◆ **Your goal**
Every line from the first one in the data below through the line holding "thumb tip: (1002, 988)" is to be written out exactly, with the pictures omitted.

----

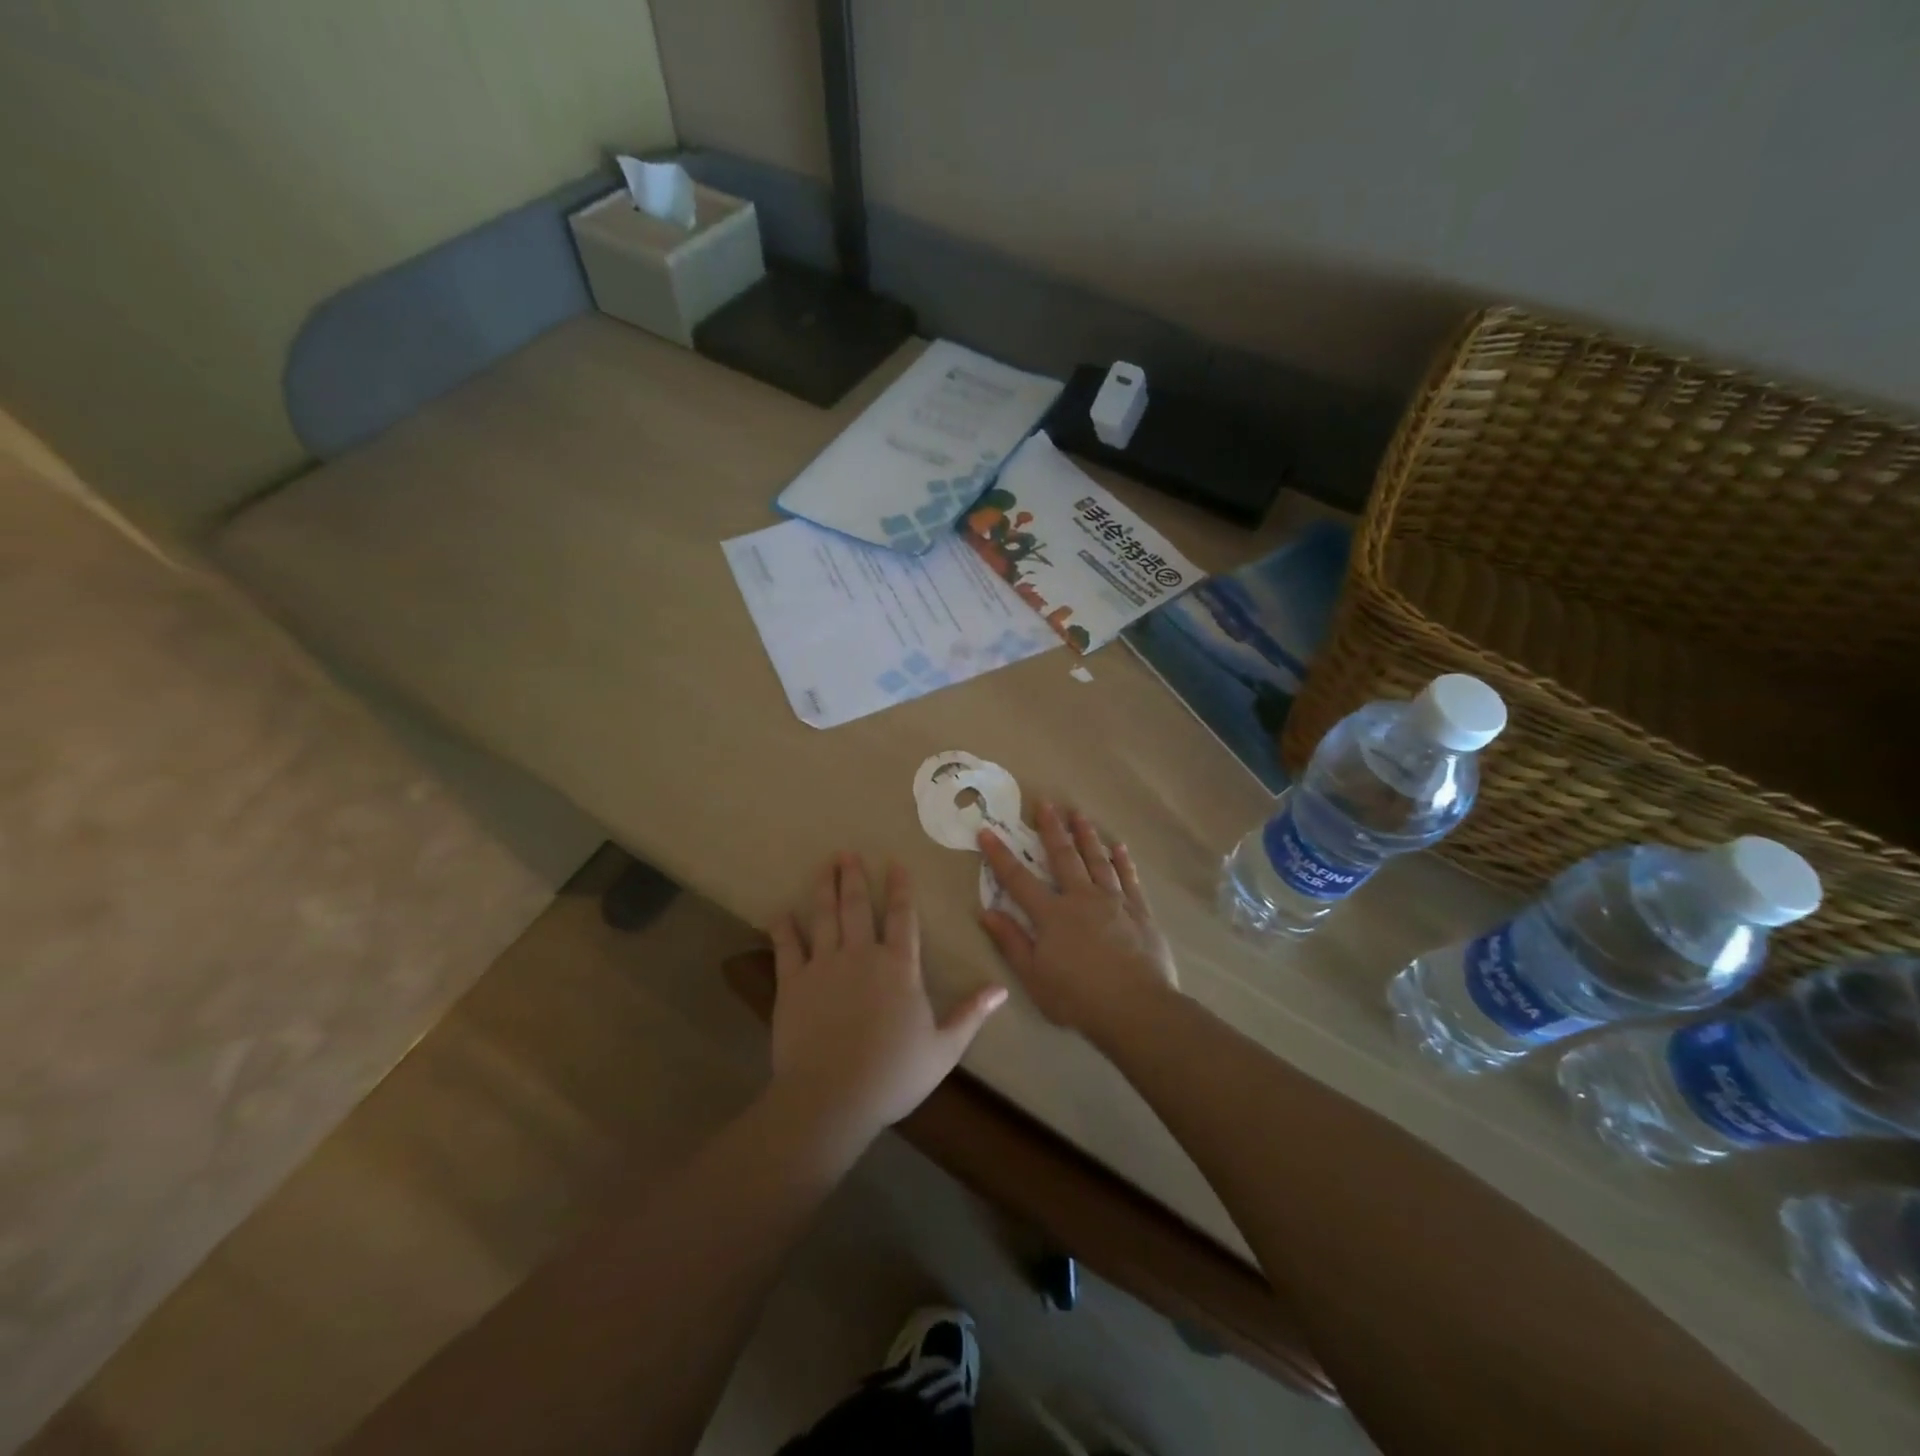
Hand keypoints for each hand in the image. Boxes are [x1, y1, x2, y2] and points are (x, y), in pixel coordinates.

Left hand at [769, 854, 1006, 1145]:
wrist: (831, 1098)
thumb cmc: (893, 1075)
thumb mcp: (944, 1049)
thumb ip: (971, 1014)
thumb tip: (1002, 988)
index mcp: (899, 967)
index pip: (903, 917)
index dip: (900, 888)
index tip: (895, 863)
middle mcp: (862, 955)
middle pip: (857, 906)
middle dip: (853, 877)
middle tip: (846, 853)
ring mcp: (824, 966)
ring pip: (824, 917)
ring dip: (824, 888)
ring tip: (824, 866)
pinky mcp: (793, 983)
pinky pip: (787, 947)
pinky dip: (784, 928)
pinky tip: (781, 913)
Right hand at [977, 803, 1178, 1038]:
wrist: (1136, 1008)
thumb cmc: (1078, 997)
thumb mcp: (1033, 977)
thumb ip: (1011, 942)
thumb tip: (987, 911)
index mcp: (1052, 914)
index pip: (1018, 879)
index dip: (1000, 855)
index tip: (987, 830)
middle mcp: (1081, 898)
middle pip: (1064, 857)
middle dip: (1052, 829)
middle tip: (1046, 802)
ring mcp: (1114, 902)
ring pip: (1097, 860)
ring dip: (1087, 836)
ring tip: (1079, 814)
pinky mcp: (1139, 912)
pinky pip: (1129, 879)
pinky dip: (1123, 862)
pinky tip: (1119, 847)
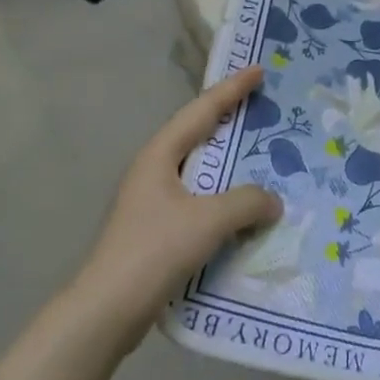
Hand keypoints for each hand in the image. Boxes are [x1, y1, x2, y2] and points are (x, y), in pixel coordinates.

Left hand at [73, 66, 283, 340]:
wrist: (107, 310)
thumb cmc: (155, 250)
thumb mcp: (209, 220)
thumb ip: (247, 202)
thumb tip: (272, 201)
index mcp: (159, 155)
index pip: (201, 111)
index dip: (232, 89)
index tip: (258, 70)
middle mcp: (152, 171)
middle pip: (197, 135)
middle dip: (229, 120)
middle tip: (262, 107)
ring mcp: (151, 202)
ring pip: (198, 171)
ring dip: (228, 164)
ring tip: (260, 157)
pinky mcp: (155, 230)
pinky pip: (198, 202)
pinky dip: (222, 198)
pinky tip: (242, 211)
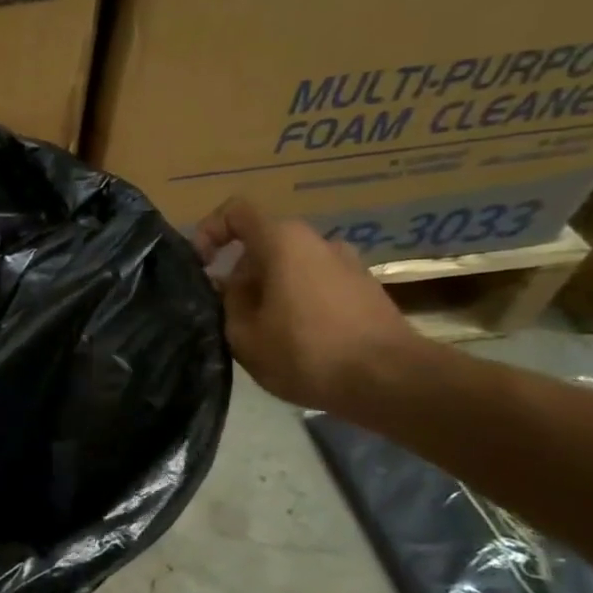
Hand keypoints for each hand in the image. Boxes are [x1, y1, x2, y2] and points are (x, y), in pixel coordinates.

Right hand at [193, 197, 417, 415]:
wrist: (392, 381)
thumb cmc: (306, 352)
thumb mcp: (243, 334)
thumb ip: (227, 301)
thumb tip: (227, 285)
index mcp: (284, 241)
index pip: (236, 211)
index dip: (210, 231)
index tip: (200, 266)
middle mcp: (318, 241)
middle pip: (264, 245)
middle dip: (239, 274)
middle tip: (228, 315)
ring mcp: (347, 264)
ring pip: (290, 267)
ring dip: (268, 291)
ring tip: (262, 332)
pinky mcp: (366, 289)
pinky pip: (316, 285)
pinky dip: (297, 302)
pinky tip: (296, 341)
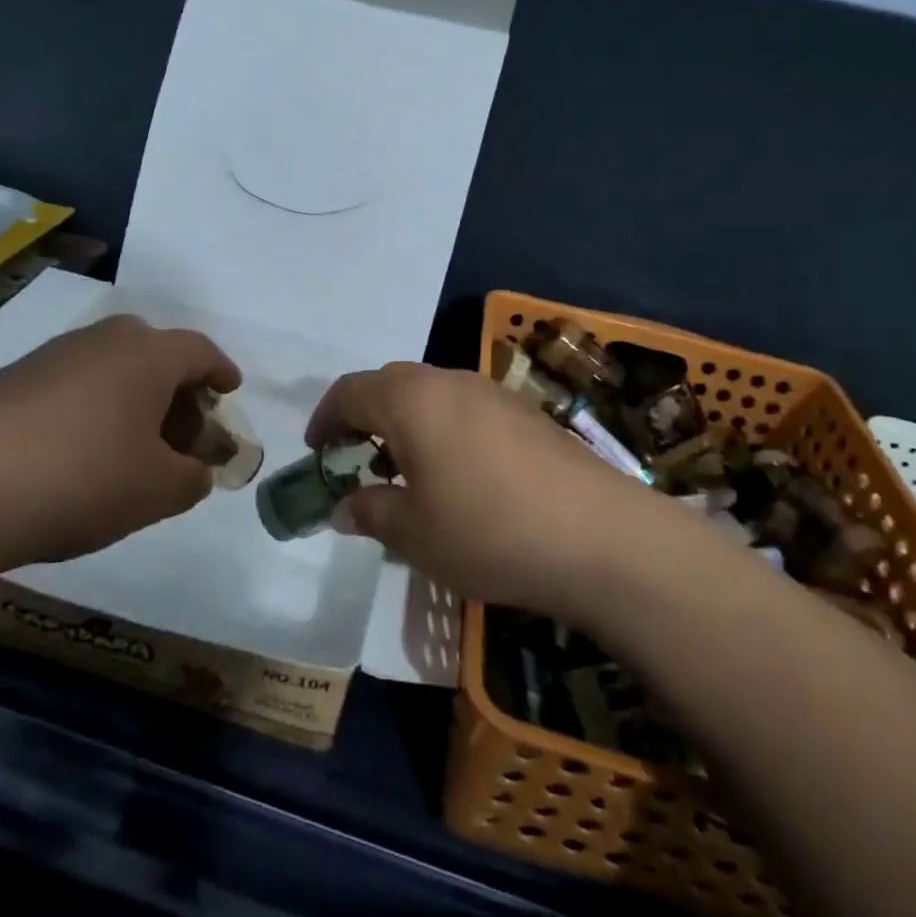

----

◆ **Result**
Hand keypoints for each hand in the image. Boxes are [x1, y1, x2, y2] and points are (x, y), in pixel coordinates.

Left hand at [769, 854, 1006, 1145]:
wrist: (831, 1098)
thumb cmc: (893, 1075)
thumb mcp: (944, 1049)
thumb ip: (971, 1014)
thumb tip: (1002, 988)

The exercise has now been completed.